--- Stated task ---
Copy every line of the data below word for word, but leave out the pictures.

--- Materials provided ---
· · · · · · ·

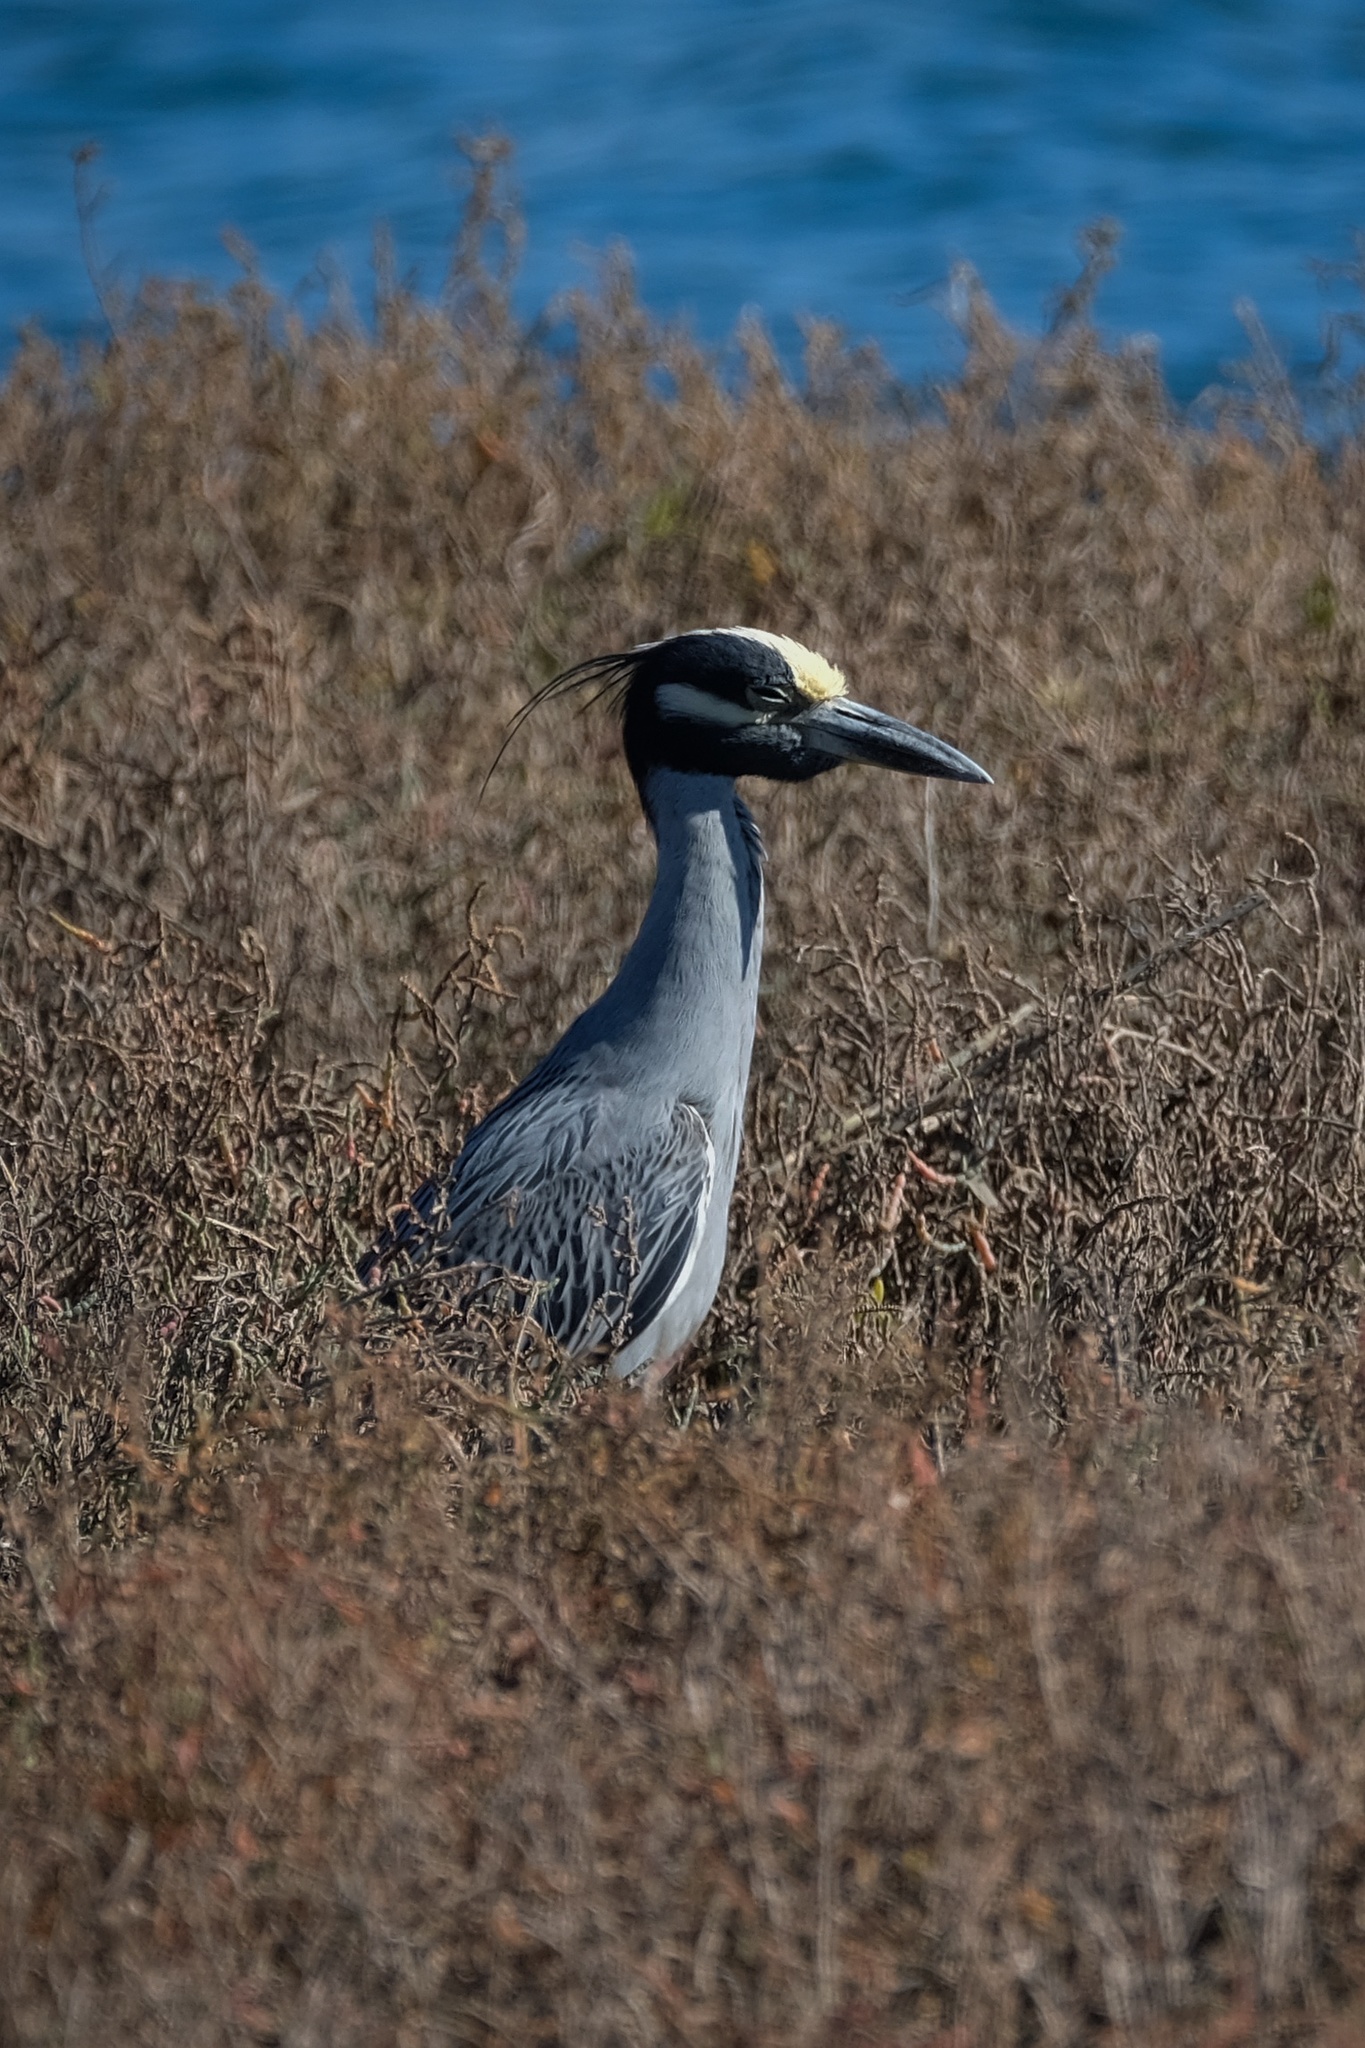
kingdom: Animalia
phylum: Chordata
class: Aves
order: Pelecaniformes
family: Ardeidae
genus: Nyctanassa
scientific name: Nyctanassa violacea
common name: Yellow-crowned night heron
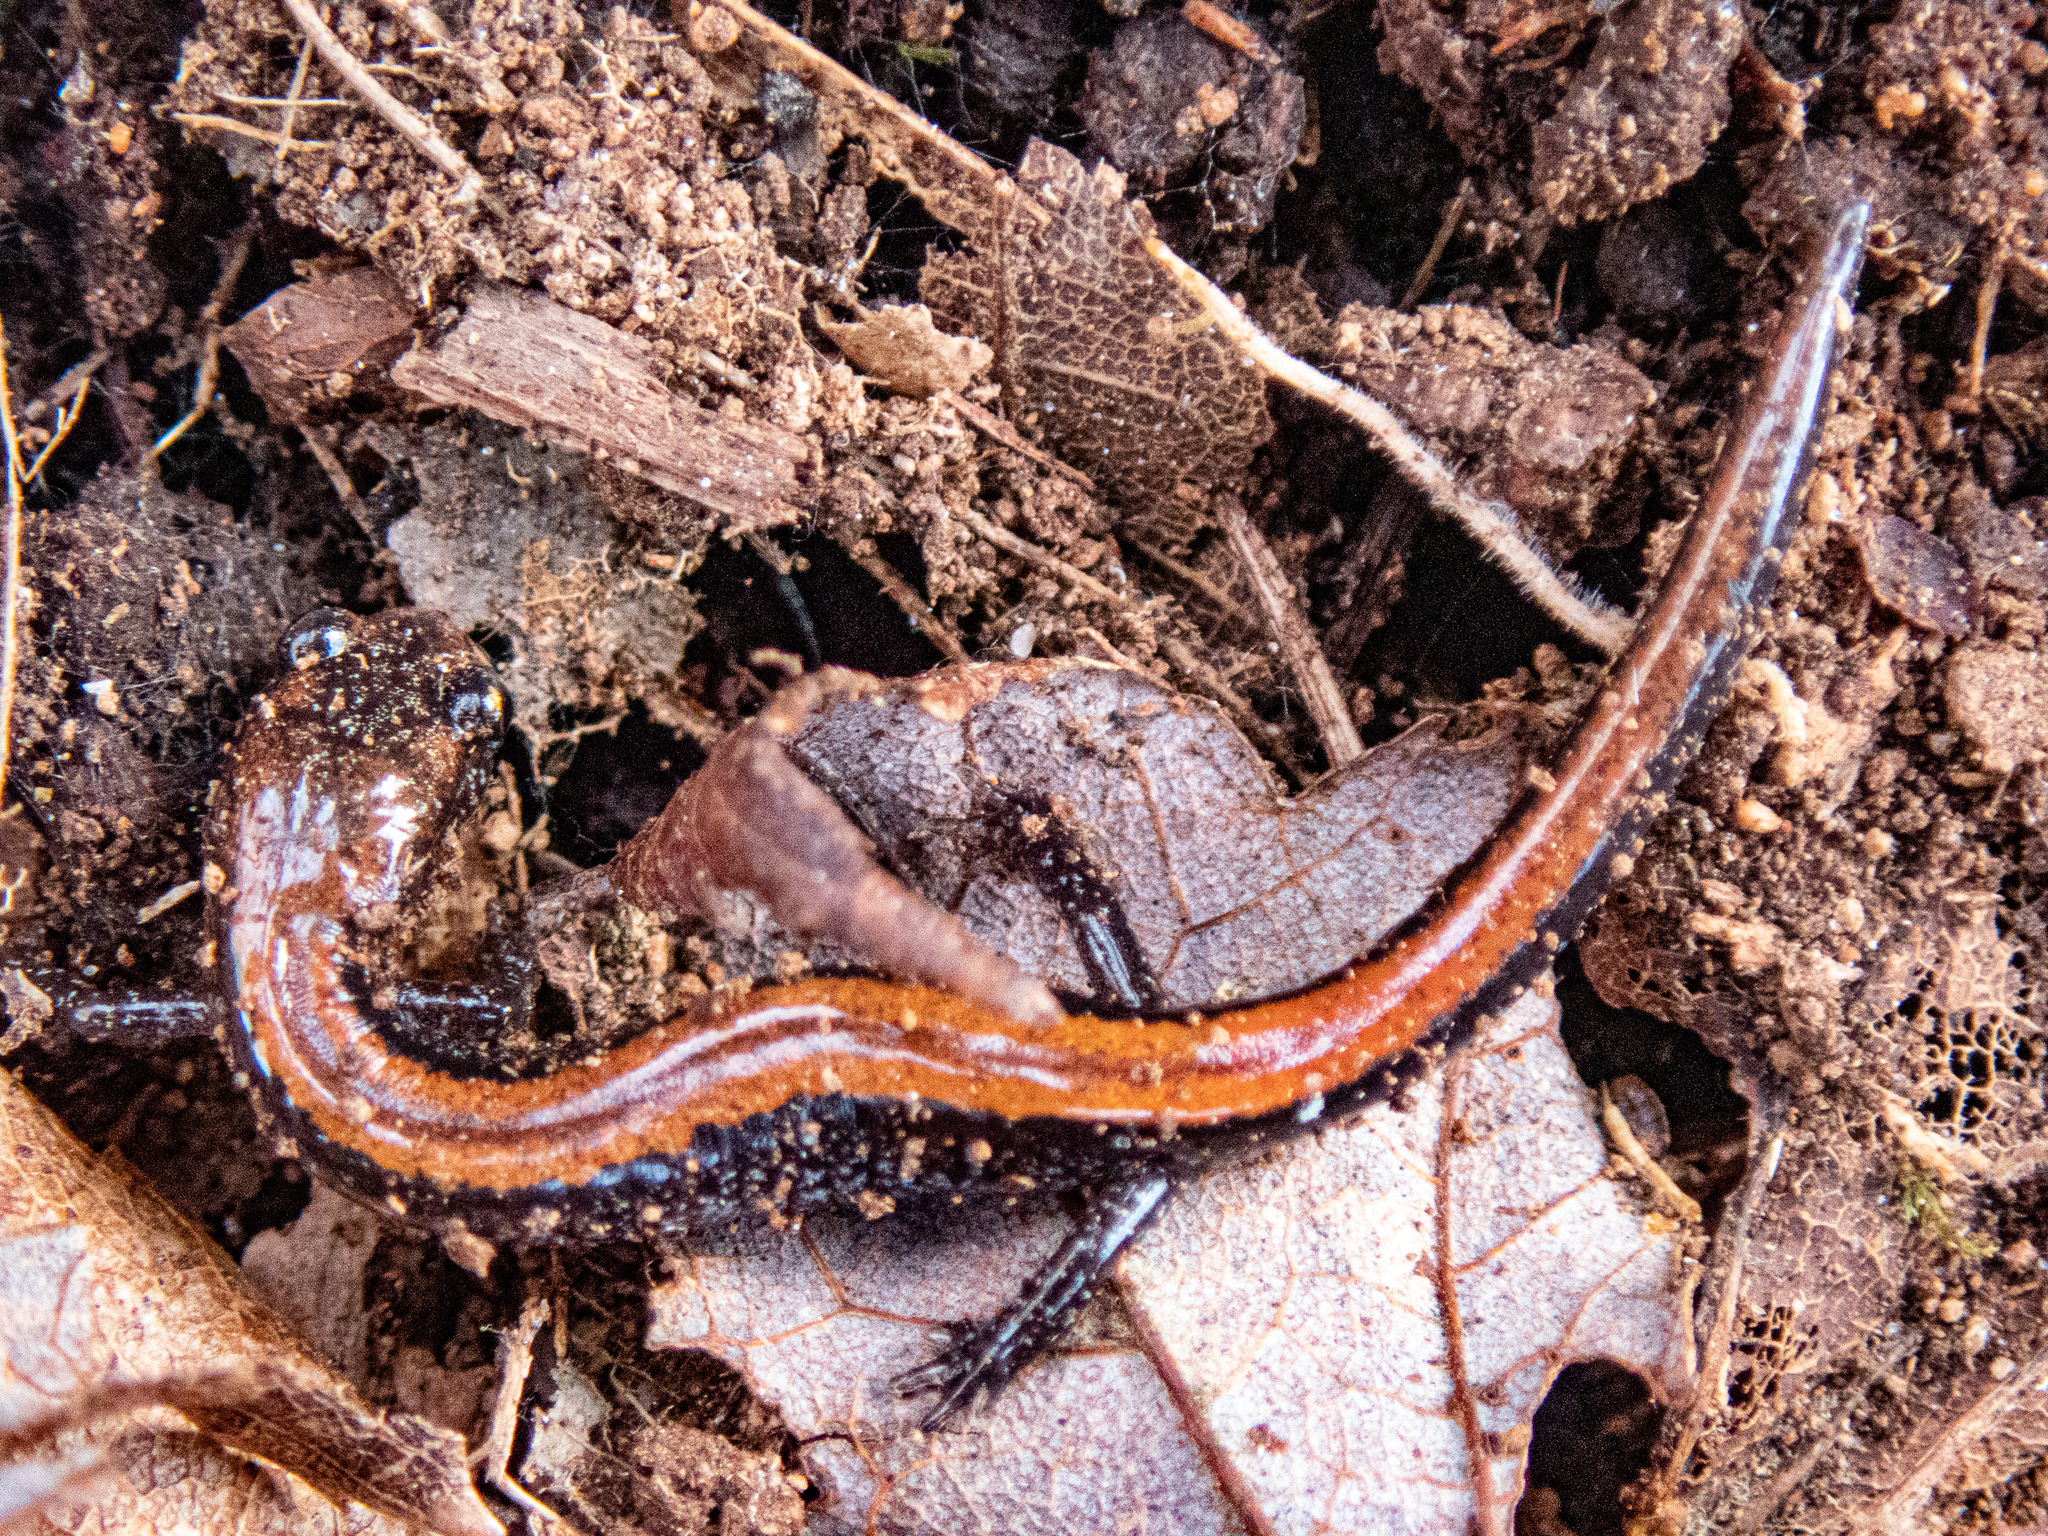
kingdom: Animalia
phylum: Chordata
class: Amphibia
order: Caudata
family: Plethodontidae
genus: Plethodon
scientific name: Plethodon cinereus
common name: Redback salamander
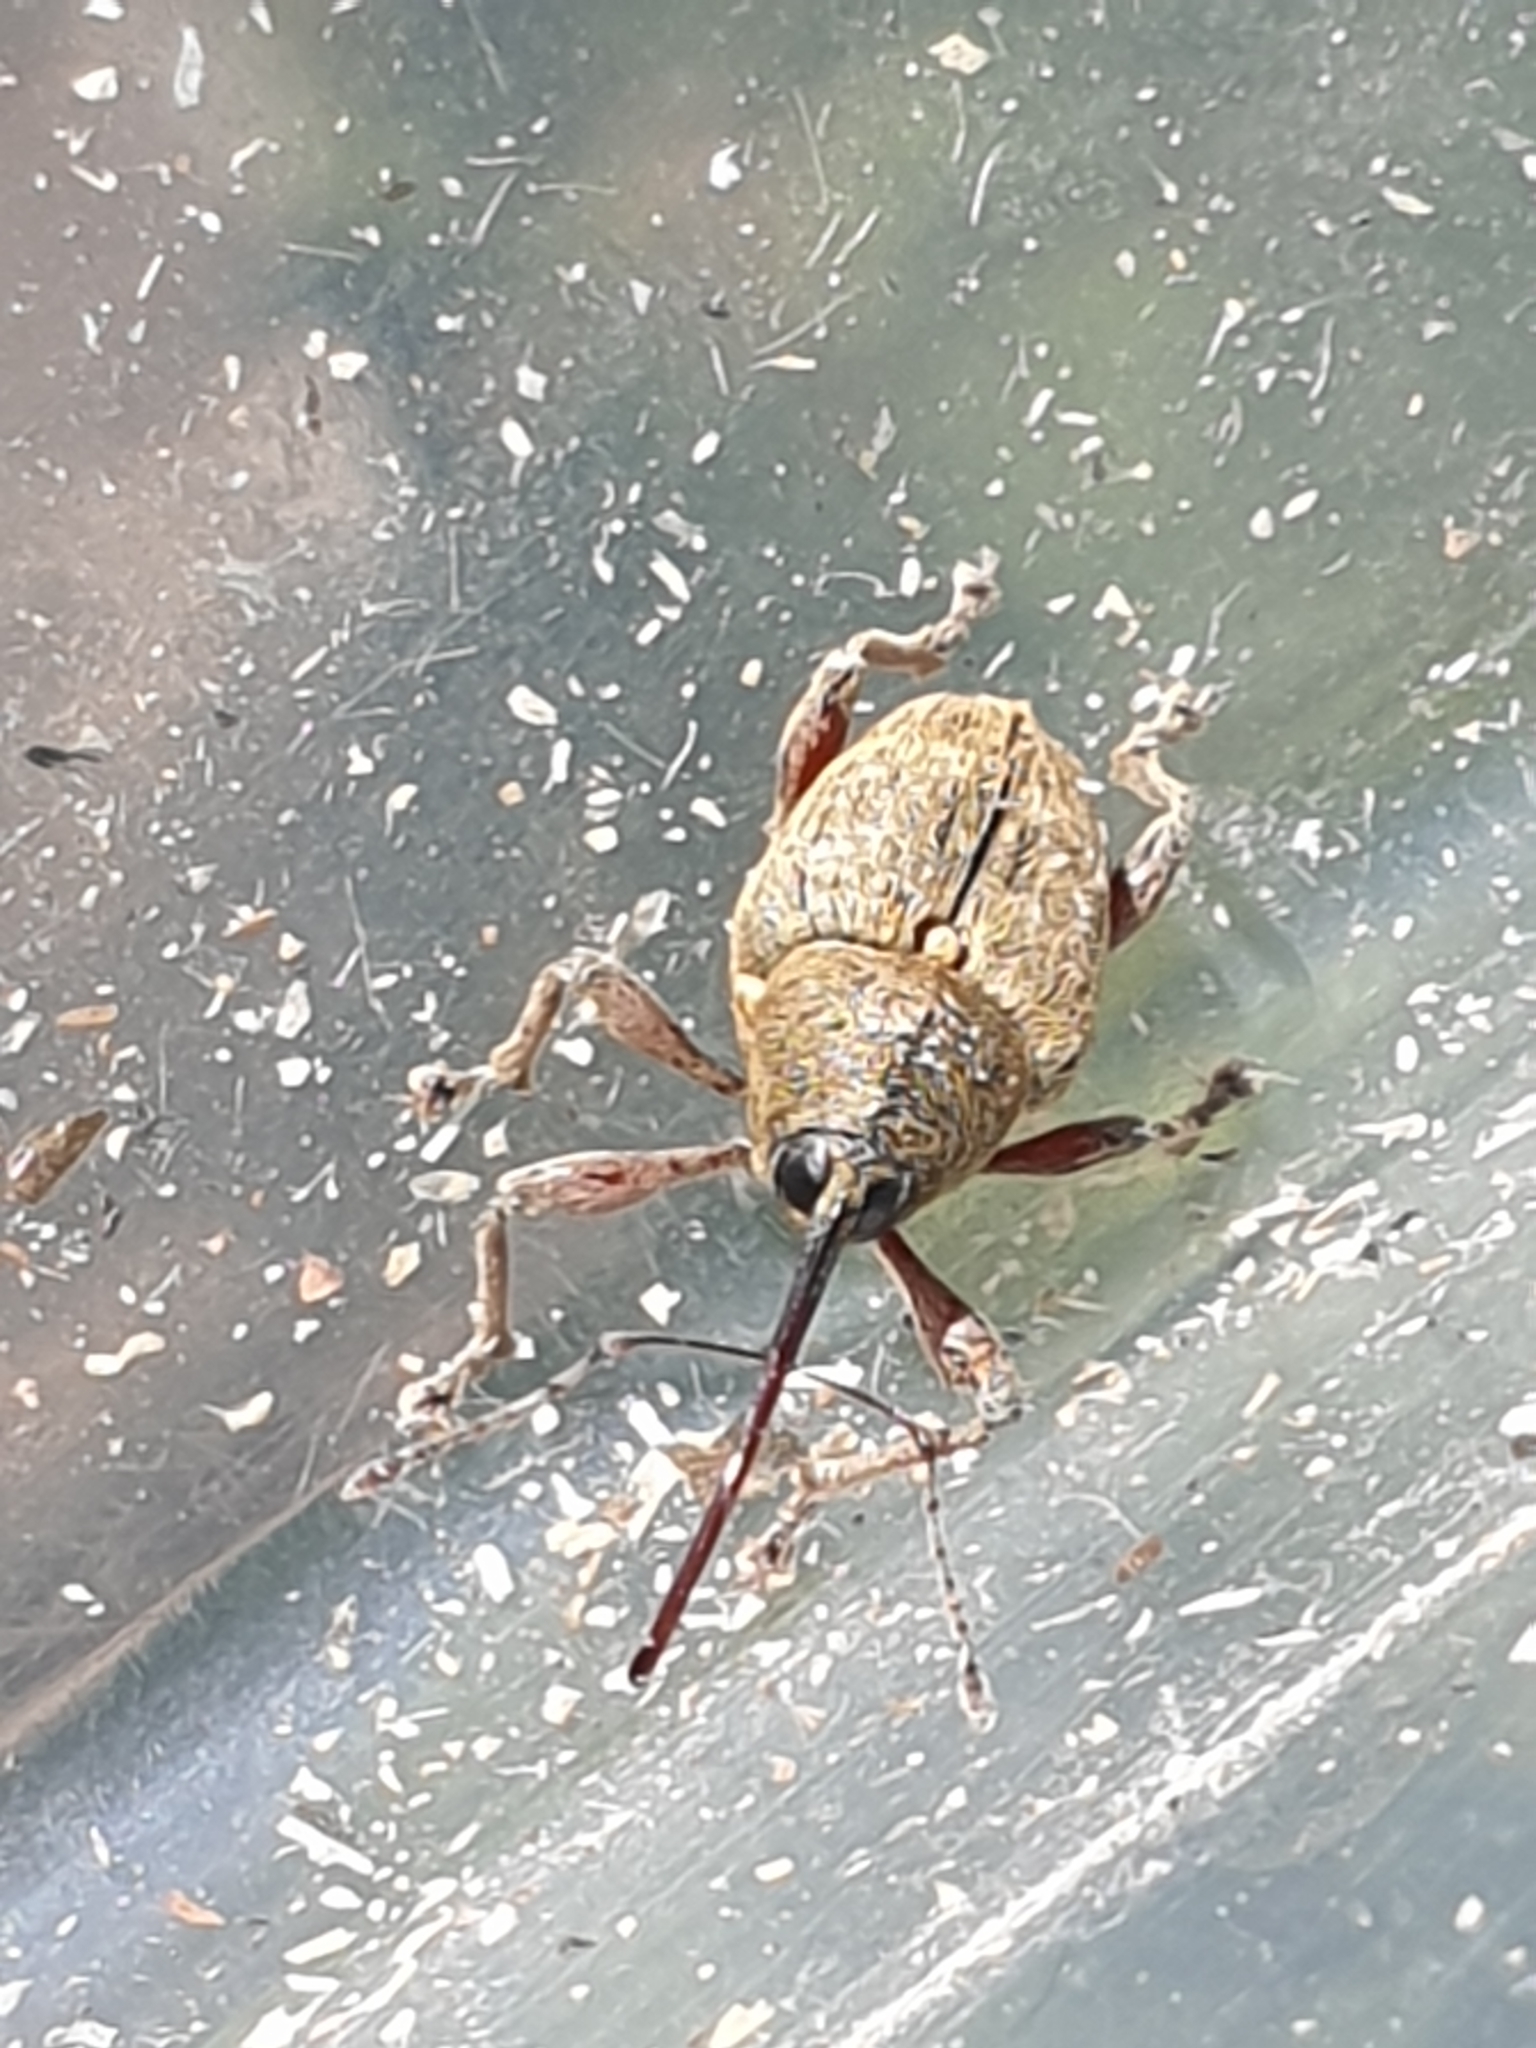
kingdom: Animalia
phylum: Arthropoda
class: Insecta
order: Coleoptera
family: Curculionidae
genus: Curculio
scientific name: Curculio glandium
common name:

· · · · · · ·

--- The result ---
kingdom: Animalia
phylum: Chordata
class: Aves
order: Pelecaniformes
family: Ardeidae
genus: Nyctanassa
scientific name: Nyctanassa violacea
common name: Yellow-crowned night heron
kingdom: Animalia
phylum: Chordata
class: Amphibia
order: Caudata
family: Plethodontidae
genus: Plethodon
scientific name: Plethodon cinereus
common name: Redback salamander
kingdom: Animalia
phylum: Arthropoda
class: Insecta
order: Coleoptera
family: Curculionidae
genus: Curculio
scientific name: Curculio glandium
common name:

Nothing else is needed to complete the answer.